From the second we arrived in Africa, my expectations were destroyed. I had been mentally preparing myself for the worst. On the 4 plane flights and 2 bus rides from Cambodia to Kenya I had several spouts of anxiety and did NOT want to go to Africa. All of the previous blogs I had read talked about squatty pottys, ugali (a flavorless corn meal mush eaten at every meal), malaria, broken down buses and just rough living. GREAT. Cambodia had certainly spoiled me and turned me into a diva after frequent visits to coffee shops, shopping at the awesome markets, delicious food and other "normal" life things. I JUST WANTED NORMALCY! After 7 months of traveling the world, sleeping here, there and everywhere, can't a girl get something normal?! I wanted to be clean, comfortable and rested. I didn't want to adapt to a new culture. I didn't want to meet more people. I didn't want to see more kids. I had absolutely loved Cambodia and didn't want to leave.
I had hit a wall. The giant "we're over half way through the race, but still have 4 months to go" wall.

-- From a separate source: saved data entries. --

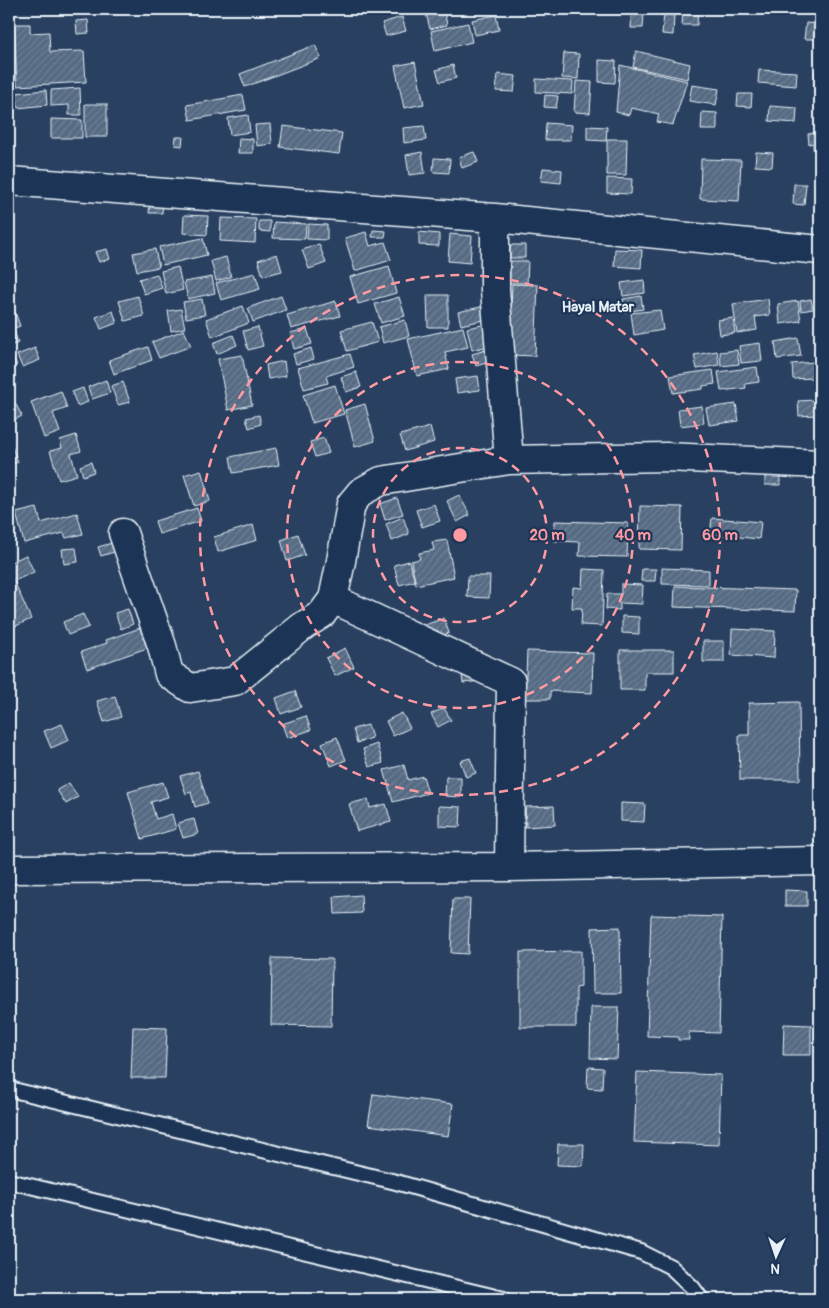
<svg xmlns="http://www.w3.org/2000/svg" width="829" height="1308" font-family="Pangolin,sans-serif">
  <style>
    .building { fill: url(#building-hatch); stroke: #e8f1f8 }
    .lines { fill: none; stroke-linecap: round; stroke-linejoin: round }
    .lane-casing { stroke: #e8f1f8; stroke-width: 18 }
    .street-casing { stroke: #e8f1f8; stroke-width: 31 }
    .lane { stroke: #1d3557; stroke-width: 14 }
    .street { stroke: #1d3557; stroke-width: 28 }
    .ring { fill: none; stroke: #ff9aa2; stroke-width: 2.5; stroke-dasharray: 9 6 }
    .labels { text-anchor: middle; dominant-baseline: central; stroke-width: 4.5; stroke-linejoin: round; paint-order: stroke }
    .neighbourhood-label { font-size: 15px; font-weight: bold; fill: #e8f1f8; stroke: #1d3557 }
    .centre { fill: #ff9aa2; stroke: #1d3557; stroke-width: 2.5 }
    .ring-label { font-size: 15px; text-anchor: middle; font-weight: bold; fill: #ff9aa2; stroke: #1d3557; stroke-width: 4.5; stroke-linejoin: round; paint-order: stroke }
  </style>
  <defs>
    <pattern id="building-hatch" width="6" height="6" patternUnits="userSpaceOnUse" patternTransform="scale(1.25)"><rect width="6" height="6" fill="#556a83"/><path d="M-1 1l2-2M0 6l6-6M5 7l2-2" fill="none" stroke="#6d8095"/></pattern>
  </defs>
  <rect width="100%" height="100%" fill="#294061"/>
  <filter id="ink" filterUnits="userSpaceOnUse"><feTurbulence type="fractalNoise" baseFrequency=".02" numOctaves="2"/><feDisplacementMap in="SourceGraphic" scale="10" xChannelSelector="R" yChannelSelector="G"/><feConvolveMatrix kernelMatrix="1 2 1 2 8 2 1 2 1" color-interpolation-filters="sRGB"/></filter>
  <g filter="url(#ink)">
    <path class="building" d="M395,9H415L396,13Z
      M444,9L447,25L430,29L426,13Z
      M683,9H698L697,25H682Z
      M632,12L644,13L643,28H631Z
      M664,14L674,15L673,35L662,34Z
      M496,15L499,30L475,35L472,20Z
      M402,17L406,31L386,36L382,23Z
      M88,20L89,33L77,34L76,21Z
      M468,23L472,42L435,51L431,31Z
      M806,23L820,24V39H804Z
      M14,24H30V33L49,32L50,52L84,51L86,82L17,86Z
      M315,45L321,58L245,87L240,74Z
      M636,51L690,64L687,79L633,67Z
      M564,53L579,54L578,79L562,78Z
      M599,60L616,61L615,83L599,82Z
      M415,62L424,104L404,108L395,66Z
      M453,65L456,78L440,82L436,70Z
      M620,65L687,81L673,125L657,122L659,114L631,108L629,115L616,112Z
      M759,70L797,72L796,86L758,83Z
      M815,71L820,72V85H814Z
      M498,74L516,76L514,92L496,91Z
      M536,79L573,81L572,94L536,92Z
      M576,81L592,82L590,113L574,112Z
      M692,85L719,89L716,105L689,101Z
      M80,88L81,115H69V105L51,106V90Z
      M46,90L47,105L18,108L16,93Z
      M738,94H752L751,107L737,106Z
      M243,95L246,110L190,120L187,105Z
      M545,95L558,96L556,108L544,107Z
      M85,104H107V137H85Z
      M770,106L797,108L796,123L769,121Z
      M702,112L717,113V130H701Z
      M248,115L250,132L230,135L228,118Z
      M51,119L82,120V138H51Z
      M546,123L572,125L571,140H545Z
      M270,124L272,144L257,146L255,125Z
      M283,126L342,133L339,154L280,147Z
      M424,126L426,140L404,143L403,128Z
      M587,126L607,127L606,141L587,140Z
      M820,132V142L809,144L808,134Z
      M176,137H183L182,146L175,145Z
      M239,138L253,139V153H238Z
      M607,139H627L626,175H607Z
      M813,145H820V174L816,175Z
      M422,152L425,173L409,175L406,155Z
      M474,152L478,162L462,168L459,157Z
      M756,152L773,153L772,167L755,166Z
      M434,158L450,159L449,173L433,172Z
      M701,159L741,160L739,201L700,199Z
      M543,168L562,170L561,183L541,181Z
      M607,178L632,179L631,194L607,193Z
      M794,184H806L804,205L793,204Z
      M150,203H163L162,213H149Z
      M184,215L208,216L207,235L183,233Z
      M221,218L256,219L255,243L220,241Z
      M259,221H270V232L259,231Z
      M274,222L306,224L305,239L273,238Z
      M308,224L327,225V240L307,239Z
      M373,230L386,231L385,237H372Z
      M366,232L370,246L385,242L391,260L355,271L345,238Z
      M419,232L439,234V246L419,245Z
      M450,234L472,236L470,263L448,261Z
      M203,238L207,255L163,265L159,247Z
      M319,244L326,263L309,269L302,250Z
      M510,245H525V258H510Z
      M107,249L110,259L99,262L95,252Z
      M155,249L159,267L137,271L133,253Z
      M615,249L642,250L641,268L614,266Z
      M277,254L282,271L263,276L258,260Z
      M226,257L231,277L216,281L211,261Z
      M511,261H528L527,283H509Z
      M389,266L396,293L358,304L350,277Z
      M178,267L183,290L166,294L161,271Z
      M255,273L260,289L221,300L216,283Z
      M157,274L162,288L144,294L139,279Z
      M212,277L215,293L188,299L184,282Z
      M644,280L645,293L623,296L621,283Z
      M512,284L538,285L535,356L509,355Z
      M427,295H448V327H428Z
      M138,296L144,316L125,321L119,301Z
      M281,296L286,310L253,322L248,308Z
      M641,296L643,309L625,312L623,299Z
      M399,297L405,316L381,323L375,304Z
      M202,299L205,315L186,318L183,302Z
      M768,299L770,315L755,317L757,330L737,333L733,304Z
      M811,299L813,309L801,311L800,301Z
      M336,301L340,316L291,329L287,315Z
      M798,301L801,321L780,324L778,304Z
      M243,306L249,323L212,337L206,319Z
      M485,306L488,319L461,325L458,312Z
      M181,309L185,328L171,331L168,311Z
      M660,310L663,330L634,335L631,313Z
      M113,311L117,323L101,329L96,317Z
      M15,312L20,326L9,330V315Z
      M733,318L735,333L720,335L718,320Z
      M405,320L409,336L383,343L379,327Z
      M372,322L378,342L347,351L341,330Z
      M487,324L492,345L472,350L467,328Z
      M258,327L263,346L248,350L243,331Z
      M463,327L468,347L445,352L449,369L417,376L408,339Z
      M307,329L312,344L294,349L290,333Z
      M14,330L18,343L9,346V332Z
      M184,330L191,346L159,358L152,342Z
      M233,335L237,345L217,354L213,343Z
      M798,338L801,356L777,359L775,342Z
      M760,343L762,361L741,363L739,346Z
      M148,347L152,360L114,374L109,360Z
      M35,348L40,360L22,367L17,355Z
      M311,348L314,359L296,364L293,354Z
      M489,349L493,361L476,366L472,354Z
      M737,350L739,364L721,366L720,352Z
      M717,351L719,365L697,369L694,355Z
      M11,354L17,365L9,369V355Z
      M350,354L354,367L326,376L328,383L304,389L298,368Z
      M242,355L252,405L228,410L218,359Z
      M284,361L286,376L268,379L266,365Z
      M814,362L815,378L793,379L792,364Z
      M757,367L759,382L745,384L746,388L721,391L718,372Z
      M713,370L715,384L703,386V389L673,393L670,376Z
      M356,372L361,387L346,392L341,377Z
      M478,376L480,390L457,393L455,379Z
      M106,380L110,393L92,399L88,387Z
      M123,382L130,402L118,405L111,386Z
      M335,385L344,414L312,423L303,395Z
      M83,388L88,402L77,406L72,392Z
      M61,391L67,408L53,413L60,432L44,438L31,402Z
      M815,400L816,415L799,416L798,401Z
      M14,401L22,416L9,423V404Z
      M365,404L375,441L355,447L345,410Z
      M736,404L739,421L709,425L706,408Z
      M702,406L704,423L680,426L678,409Z
      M259,415L261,424L249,428L246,418Z
      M430,427L434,442L405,451L400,435Z
      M76,435L81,451L71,454L77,475L59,480L50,451L62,448L60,440Z
      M324,438L329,453L315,457L310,442Z
      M12,447L18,462L9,466V449Z
      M276,448L279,465L233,473L230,457Z
      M91,462L94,472L83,476L80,466Z
      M201,470L210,501L194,506L184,475Z
      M765,476H780V485H765Z
      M459,495L470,515L457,522L447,501Z
      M397,498L403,514L385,520L380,504Z
      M434,504L440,521L422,527L416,510Z
      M640,506L682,507L681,550L639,549Z
      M37,508L41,523L77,513L83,534L66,538L64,533L24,543L16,513Z
      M197,508L201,521L159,534L155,521Z
      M403,517L409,534L392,541L386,524Z
      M712,518L761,522L759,539L710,534Z
      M555,521L628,523L627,557L579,556L580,542L554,541Z
      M253,525L257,540L218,552L214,537Z
      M298,534L305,555L287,561L281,540Z
      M447,540L454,577L416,585L411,561L420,559L419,553L434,550L432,542Z
      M112,543L114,552L101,556L98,547Z
      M76,548L78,562L64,564L62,549Z
      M26,555L34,572L14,581L31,619L9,629V563Z
      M409,561L415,581L399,585L394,565Z
      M662,568L709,570V585L662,584Z
      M583,569L604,570L602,626L581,625L582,608H572L573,587L582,588Z
      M642,569H656L655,581H641Z
      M468,576H490L489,598L467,597Z
      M621,584L643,585L642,604L620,603V610L606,609L607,594H621Z
      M675,586L796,590L795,611L674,607Z
      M128,609L133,624L121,629L115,613Z
      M83,614L89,627L68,635L63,622Z
      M622,616L639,617V634L622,633Z
      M444,618L449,633L427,641L422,626Z
      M140,628L147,648L87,669L81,652L107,643L106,640Z
      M732,629L775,631L774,658L731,655Z
      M703,641H724V662H703Z
      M345,648L354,667L335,676L326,658Z
      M620,650H674V672H645V690H620Z
      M527,651L593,653L592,693L550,691V699H525Z
      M461,669L490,680L463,683Z
      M295,691L301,707L281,714L276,698Z
      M115,696L121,717L104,722L97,701Z
      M799,702L800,780H740L739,735H749V703Z
      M444,708L451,720L438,727L431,714Z
      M402,713L410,728L393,736L386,721Z
      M306,716L311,730L287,738L282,724Z
      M62,724L69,740L51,748L44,731Z
      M368,725L372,738L357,743L353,729Z
      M337,737L346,760L331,766L322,743Z
      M377,744L383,763L369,767L363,749Z
      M470,758L476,773L466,777L460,761Z
      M404,765L408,780L423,776L428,793L393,802L384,770Z
      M198,771L208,803L195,807L191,792L186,794L180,776Z
      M446,777H461V797L445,796Z
      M163,782L168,797L151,802L156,819L172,814L176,829L142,839L128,792Z
      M69,783L78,797L66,804L57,790Z
      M368,799L370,808L386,804L391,822L357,831L349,804Z
      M621,803L645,804L644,822L621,821Z
      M439,806L461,807L460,827L439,826Z
      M554,806L555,825L526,827L525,807Z
      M194,819L198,834L183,838L178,823Z
      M785,890L807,891V906H785Z
      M361,895L362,913L335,914L334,897Z
      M453,899H470L468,954L451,953Z
      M651,915L722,917L719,1033L689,1032V1040H678V1037L647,1036Z
      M620,927L621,993H593L592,928Z
      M581,951V987L576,988V1027H520V952Z
      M272,958L332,959L331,1026L271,1025Z
      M591,1007H619L617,1059L590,1058Z
      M784,1024L811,1025V1055H783Z
      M133,1027L167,1028L165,1078H131Z
      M588,1067L603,1068L602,1089L587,1088Z
      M637,1072L721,1075L719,1145L634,1142Z
      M373,1094L453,1104L448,1136L368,1125Z
      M558,1144H584L583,1166L557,1165Z"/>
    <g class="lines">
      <g class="lane-casing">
        <path id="lane" d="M9,1089L396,1182L641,1252L671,1267L692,1287L701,1299
          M9,1181L504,1299"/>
      </g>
      <g class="street-casing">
        <path id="street" d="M9,181L495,218L820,250
          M495,218V290L509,460
          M123,533L162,646L169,674L190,688L235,681L303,626L322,614L333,599L341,561L351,504L361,492L381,481L509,460L666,457L820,464
          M333,599L511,682L509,867
          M9,869L509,867L820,861"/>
      </g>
      <use href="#lane" class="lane"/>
      <use href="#street" class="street"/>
    </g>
  </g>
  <g class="ring">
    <circle cx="460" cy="535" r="87"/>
    <circle cx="460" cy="535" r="173"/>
    <circle cx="460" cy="535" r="260"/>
  </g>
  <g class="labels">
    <g class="neighbourhood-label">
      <text x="598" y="307">Hayal Matar</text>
    </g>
  </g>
  <circle cx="460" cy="535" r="8" class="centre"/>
  <g class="ring-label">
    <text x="547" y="540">20 m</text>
    <text x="633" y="540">40 m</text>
    <text x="720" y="540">60 m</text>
  </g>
  <rect width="829" height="1308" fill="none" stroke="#1d3557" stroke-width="30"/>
  <rect x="15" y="15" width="799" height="1278" fill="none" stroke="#e8f1f8" stroke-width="2" filter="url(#ink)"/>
  <g transform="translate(776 1256) rotate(183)" stroke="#1d3557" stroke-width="4" paint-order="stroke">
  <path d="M0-4L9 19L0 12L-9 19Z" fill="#e8f1f8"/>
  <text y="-8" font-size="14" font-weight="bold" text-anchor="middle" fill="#e8f1f8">N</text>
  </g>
</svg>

I had started questioning my purpose on the race, if I was even making a difference and thinking about life after the race.
Then we arrived in… Ireland 1864? ….or Kenya?
We pulled up to our ministry site for the month, Channels of Grace school and children's home, which looked as if we had been transported to a completely different continent. This did not look like the dry, dusty Africa I had imagined. Our van drove through the secret garden like hedge gate and stopped in front of a quaint stone cottage. A beautiful older Kenyan lady, Mama Catherine, was standing on the front steps with a huge smile and waving excitedly.
THIS IS AFRICA?!
She took us inside and showed us to our comfortable rooms- complete with beds, closets and a bathroom with a normal toilet! What a blessing!!! Instantly my preconceived notions and fears about Africa melted away. Isn't it funny that sometimes God knows exactly what we need when we need it?! Whether that is a comfortable place physically so that we are able to give our best spiritually. Or a place that completely and totally exceeds our expectations so that we can lay down ours and take up His.